Daytime Intermittent Venovenous Hemofiltration(IVVH) for the Treatment of Refrctory Edema.
- Author:
Hyun Chul KIM
1
Author Information
1. Depatment of Internal Medicine, Keimyung University School of Medicine, Taegu, Korea.
- Publication Type:Original Article
- Keywords:
Contiinuous arteriovenous hemofil-tration(CAVH);
Continuous venove-nous hemofiltration(CVVH);
Intermit-tent venovenous hemofiltration (IV-VH);
Refractory edema;
Continuous Renal Replacement therapy(CRRT)
- MeSH:
Arrhythmias, Cardiac;
Body Weight;
Chemistry;
Dialysis;
Edema*;
Heart Failure;
Hemodynamics;
Hemofiltration;
Hemorrhage;
Humans;
Hypotension;
Nephrotic Syndrome;
Prospective Studies;
Renal Insufficiency
- From:Korean Journal of Nephrology
2000;19(2):236-241
- CountryRepublic of Korea
- Language:Korean
-
Abstract:
BACKGROUND: Refractory edema in some patients with advanced heart failure or renal failure will not respond to diuretic therapy. In this setting, the ex- cess fluid can be removed by continuous hemofiltration either by continuous arteriovenous hemofiltration (CAVH) or continuous venovenous hemofiltration (CVVH). Careful monitoring is required to prevent life-threatening hypotension due to continued production of large ultrafiltrate. To overcome these disadvantages of CVVH, we attempted to perform daytime 1VVH as an alternative therapeutic modality to CVVH. METHODS: We performed venovenous hemofiltration for eight hours in the daytime in dialysis unit and repeated intermittently at 1 or 2 days interval if further treatment is required. We called this intermittent venovenous hemofiltration(IVVH).
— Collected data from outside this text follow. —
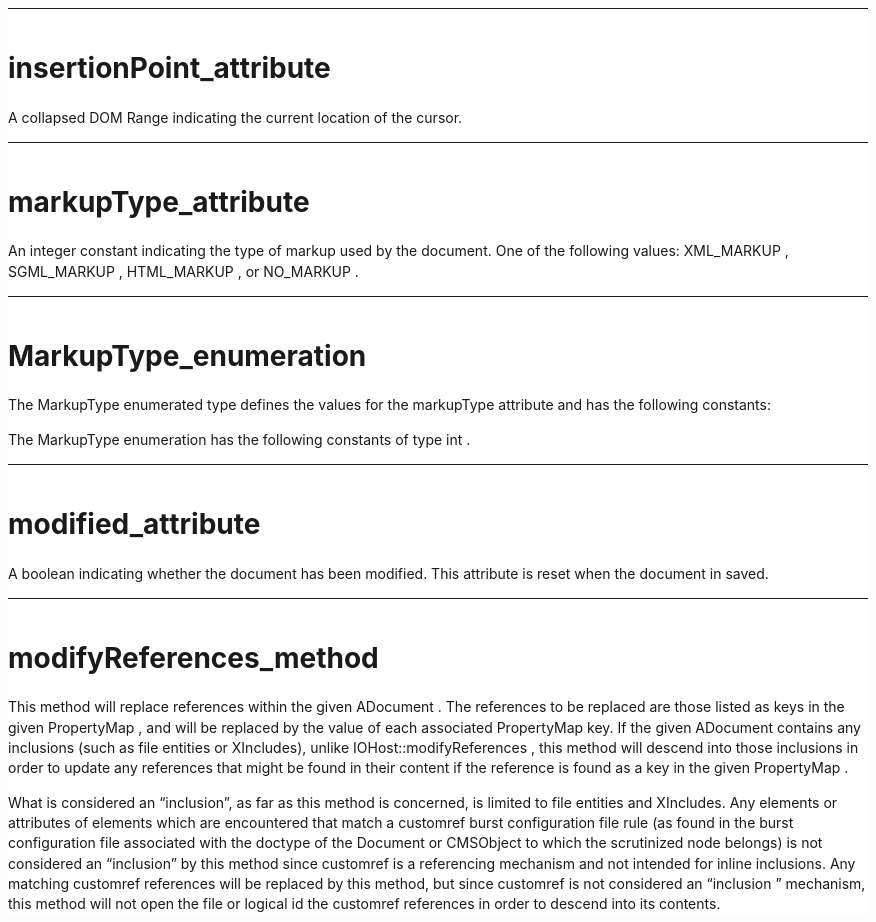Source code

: 
---

# insertionPoint_attribute

A collapsed DOM Range indicating the current location of the cursor.



---

# markupType_attribute

An integer constant indicating the type of markup used by the document. One of the following values: XML_MARKUP , SGML_MARKUP , HTML_MARKUP , or NO_MARKUP .



---

# MarkupType_enumeration

The MarkupType enumerated type defines the values for the markupType attribute and has the following constants:

The MarkupType enumeration has the following constants of type int .



---

# modified_attribute

A boolean indicating whether the document has been modified. This attribute is reset when the document in saved.



---

# modifyReferences_method

This method will replace references within the given ADocument . The references to be replaced are those listed as keys in the given PropertyMap , and will be replaced by the value of each associated PropertyMap key. If the given ADocument contains any inclusions (such as file entities or XIncludes), unlike IOHost::modifyReferences , this method will descend into those inclusions in order to update any references that might be found in their content if the reference is found as a key in the given PropertyMap .

What is considered an “inclusion”, as far as this method is concerned, is limited to file entities and XIncludes. Any elements or attributes of elements which are encountered that match a customref burst configuration file rule (as found in the burst configuration file associated with the doctype of the Document or CMSObject to which the scrutinized node belongs) is not considered an “inclusion” by this method since customref is a referencing mechanism and not intended for inline inclusions. Any matching customref references will be replaced by this method, but since customref is not considered an “inclusion ” mechanism, this method will not open the file or logical id the customref references in order to descend into its contents.
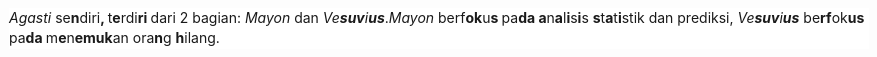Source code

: <p><span class="font4" style="font-style:italic;">Agasti</span><span class="font4"> se</span><span class="font4" style="font-weight:bold;">n</span><span class="font4">diri</span><span class="font4" style="font-weight:bold;">, </span><span class="font4">t</span><span class="font4" style="font-weight:bold;">e</span><span class="font4">rdi</span><span class="font4" style="font-weight:bold;">ri </span><span class="font4">dari 2 bagian: </span><span class="font4" style="font-style:italic;">Mayon</span><span class="font4"> dan </span><span class="font4" style="font-style:italic;">Ve</span><span class="font4" style="font-weight:bold;font-style:italic;">suv</span><span class="font4" style="font-style:italic;">i</span><span class="font4" style="font-weight:bold;font-style:italic;">us</span><span class="font4">.</span><span class="font4" style="font-style:italic;">Mayon</span><span class="font4"> berf</span><span class="font4" style="font-weight:bold;">ok</span><span class="font4">u</span><span class="font4" style="font-weight:bold;">s </span><span class="font4">pa</span><span class="font4" style="font-weight:bold;">da a</span><span class="font4">n</span><span class="font4" style="font-weight:bold;">a</span><span class="font4">l</span><span class="font4" style="font-weight:bold;">i</span><span class="font4">s</span><span class="font4" style="font-weight:bold;">i</span><span class="font4">s </span><span class="font4" style="font-weight:bold;">s</span><span class="font4">t</span><span class="font4" style="font-weight:bold;">a</span><span class="font4">t</span><span class="font4" style="font-weight:bold;">i</span><span class="font4">stik dan prediksi, </span><span class="font4" style="font-style:italic;">Ve</span><span class="font4" style="font-weight:bold;font-style:italic;">suv</span><span class="font4" style="font-style:italic;">i</span><span class="font4" style="font-weight:bold;font-style:italic;">us</span><span class="font4"> be</span><span class="font4" style="font-weight:bold;">rf</span><span class="font4">ok</span><span class="font4" style="font-weight:bold;">us </span><span class="font4">pa</span><span class="font4" style="font-weight:bold;">da </span><span class="font4">m</span><span class="font4" style="font-weight:bold;">e</span><span class="font4">n</span><span class="font4" style="font-weight:bold;">emuk</span><span class="font4">an ora</span><span class="font4" style="font-weight:bold;">n</span><span class="font4">g </span><span class="font4" style="font-weight:bold;">h</span><span class="font4">ilang.</span></p>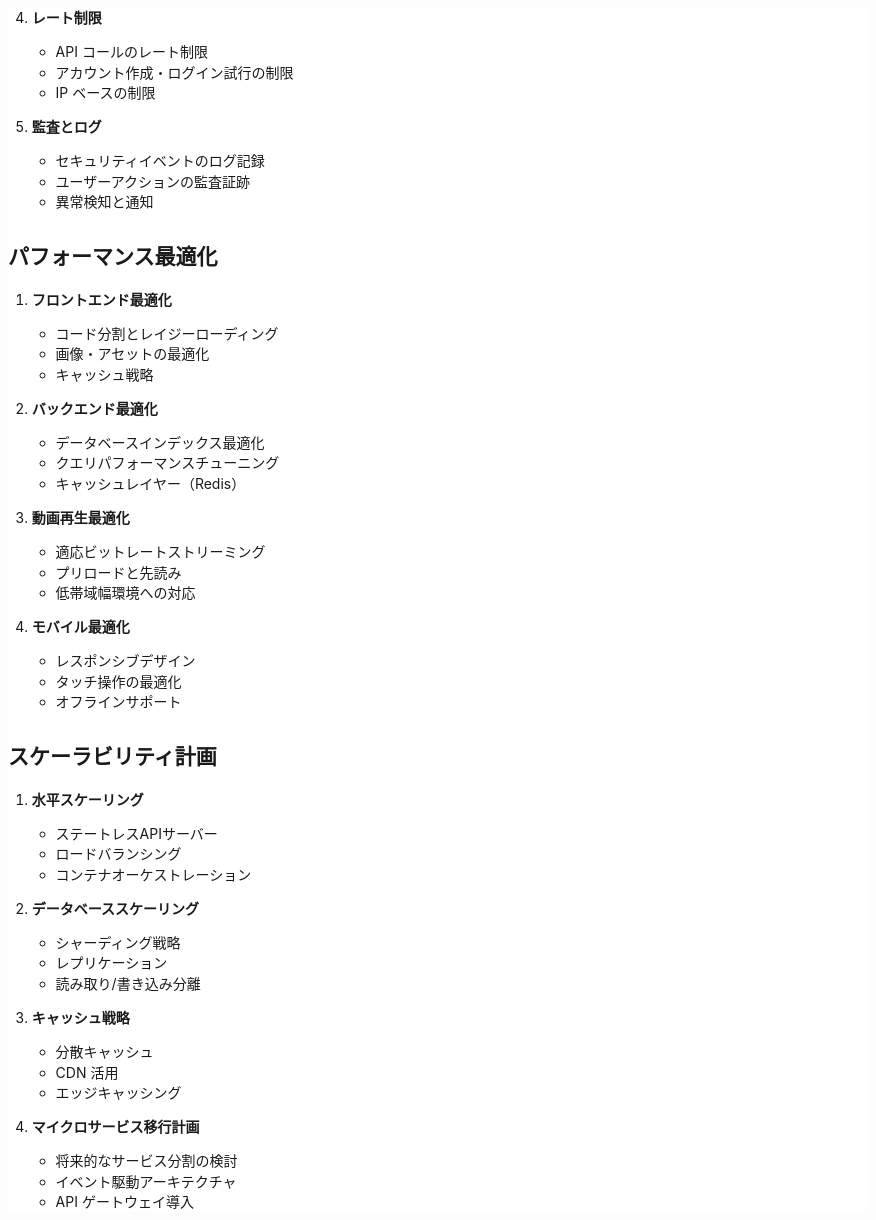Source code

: 4. **レート制限**
   - API コールのレート制限
   - アカウント作成・ログイン試行の制限
   - IP ベースの制限

5. **監査とログ**
   - セキュリティイベントのログ記録
   - ユーザーアクションの監査証跡
   - 異常検知と通知

## パフォーマンス最適化

1. **フロントエンド最適化**
   - コード分割とレイジーローディング
   - 画像・アセットの最適化
   - キャッシュ戦略

2. **バックエンド最適化**
   - データベースインデックス最適化
   - クエリパフォーマンスチューニング
   - キャッシュレイヤー（Redis）

3. **動画再生最適化**
   - 適応ビットレートストリーミング
   - プリロードと先読み
   - 低帯域幅環境への対応

4. **モバイル最適化**
   - レスポンシブデザイン
   - タッチ操作の最適化
   - オフラインサポート

## スケーラビリティ計画

1. **水平スケーリング**
   - ステートレスAPIサーバー
   - ロードバランシング
   - コンテナオーケストレーション

2. **データベーススケーリング**
   - シャーディング戦略
   - レプリケーション
   - 読み取り/書き込み分離

3. **キャッシュ戦略**
   - 分散キャッシュ
   - CDN 活用
   - エッジキャッシング

4. **マイクロサービス移行計画**
   - 将来的なサービス分割の検討
   - イベント駆動アーキテクチャ
   - API ゲートウェイ導入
From October 1992 through November 1997, we prospectively studied the efficacy and usefulness of IVVH in 42 patients with refractory edema. RESULTS: Underlying disorders which required IVVH were renal insufficiency in 28 patients and nephrotic syndrome in 14 patients. The mean duration of treatment was 17.0+/-8.4 hours. Total UFR was 26.1+/-153L and mean UFR/hr was 1.5+/-2.2L. Edema was successfully controled with only one time treatment of IVVH in 12(28.6%), two in 17(40.5%), three in 7(16.6%), four in 4(9.5%), and five in 2(4.8%), Mean number of IVVH treatments per patient was 2.2+/-0.4 to complete the treatment of refractory edema. Changes in blood chemistry and hemodynamics before and after IVVH were not significantly different. Body weight and abdominal girth decreased significantly after IVVH(p<0.001). No major complications occurred during these trials. There were only two episodes(5.1%) of transient hypotension, and each one episode(2.6%) of bleeding at access site and arrhythmia, respectively. CONCLUSION: These results stongly suggest that IVVH is a simple, safe and effective method in the treatment of refractory edema not responding to diuretic therapy.